We are excited to announce our new project, Xorbits, a scalable data science framework that aims to scale the entire Python data science world.
Before delving into the details, I’d like to highlight some of the key features of Xorbits:
-
Xorbits is incredibly easy to get started, if you know how to use pandas , you would probably know how to use Xorbits. In addition to pandas API, Xorbits also supports numpy API, and will integrate more APIs in the future.
- Xorbits is lightening fast, and able to process terabytes of data with ease. According to our benchmark test, Xorbits is the fastest distributed data science framework compared to the most popular frameworks right now.
- Xorbits is super easy to deploy with official support for running on your laptop, existing cluster, Kubernetes, and the cloud.

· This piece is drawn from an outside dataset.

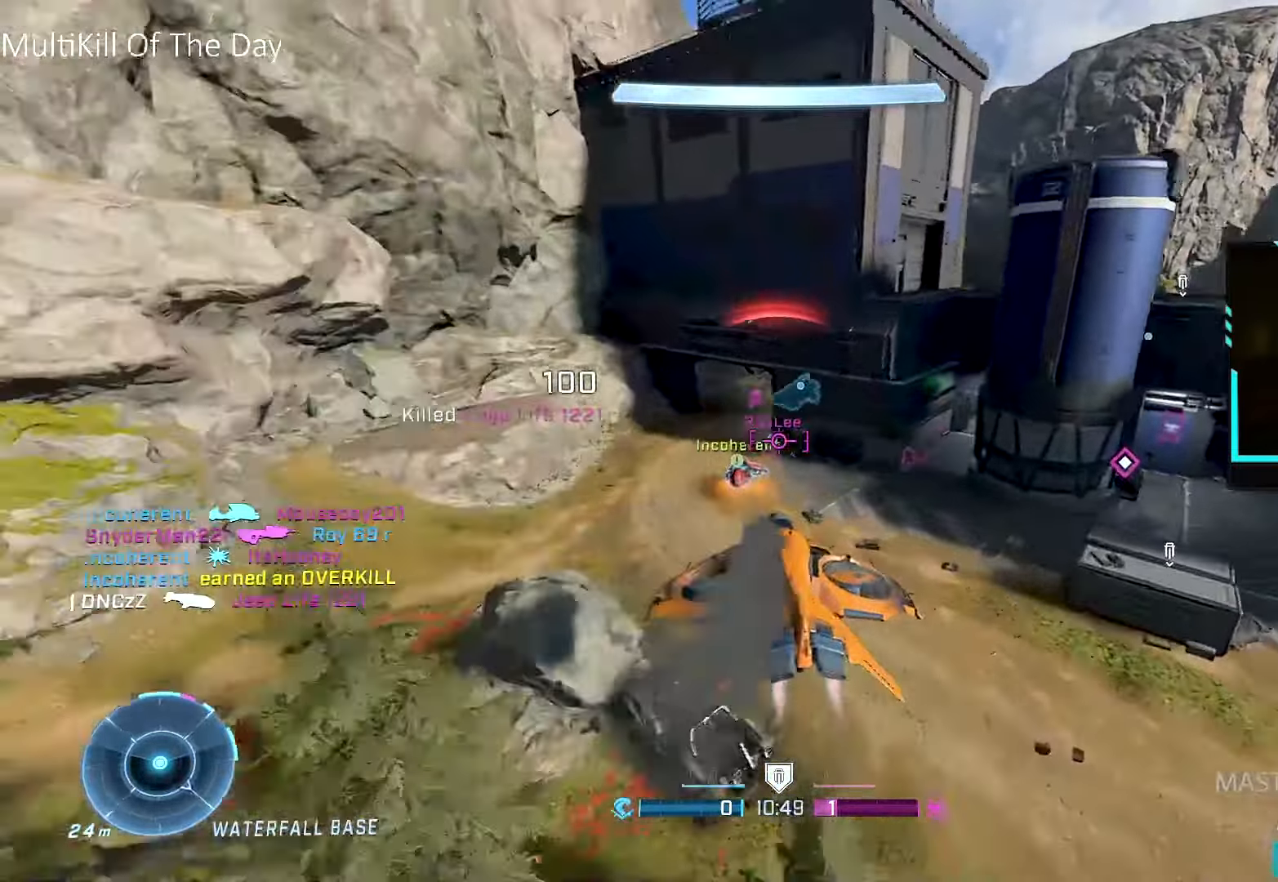
{"buttons": ["R2"], "left_stick": "down-right", "right_stick": "right", "events": [[67, "right_stick", "center"], [167, "left_stick", "left"], [250, "right_stick", "down-right"], [300, "left_stick", "down-left"], [417, "right_stick", "right"], [500, "left_stick", "down-right"]]}
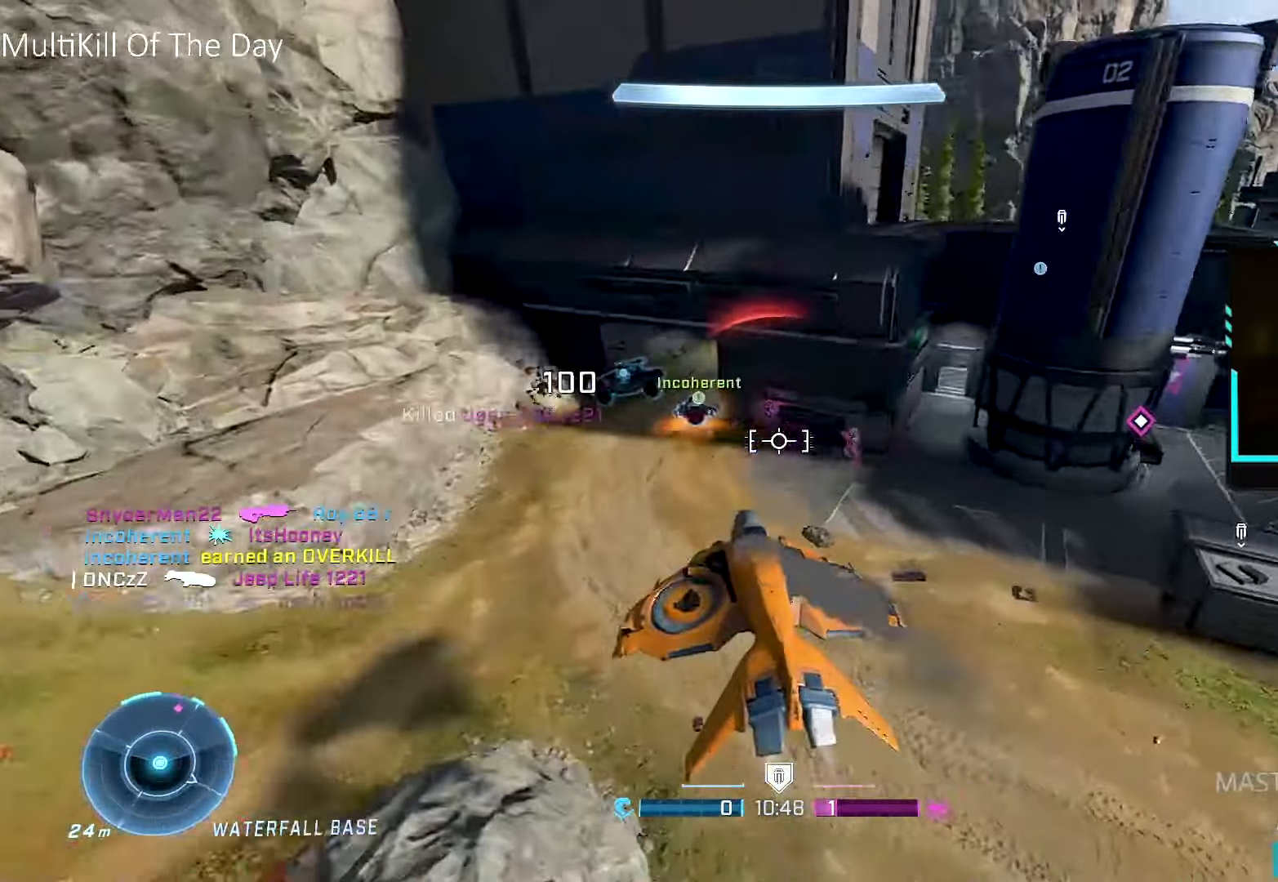
{"buttons": ["Y"], "left_stick": "up-left", "right_stick": "center", "events": [[234, "left_stick", "down-left"], [250, "right_stick", "up"], [334, "left_stick", "left"], [334, "right_stick", "center"], [434, "left_stick", "up-left"], [484, "Y", "down"], [500, "R2", "up"]]}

Background: Python data science world
Python has become the most popular programming language
The increasing popularity of AI and data science has further propelled Python to the forefront as the most popular programming language.
According to the most representative programming language ranking websites, Tiobe Index and IEEE spectrum, until Jan 2023, Python is the top 1 programming language.
Tiobe Index
Top pgrogramming laguages from IEEE spectrum
Data analysis and machine learning are the top popular fields
According to Python developer survey of 2021 conducted by PSF and Jetbrains, data analysis and machine learning are already the top popular fields for Python usage.
Python developer survey of 2021
Numpy, Pandas etc are the top popular libraries for data science
According to Python developer survey of 2021 conducted by PSF and Jetbrains and stackoverflow 2022 developer survey , numpy, pandas etc are the top popular libraries.
Python developer survey of 2021
What we need to scale Python data science?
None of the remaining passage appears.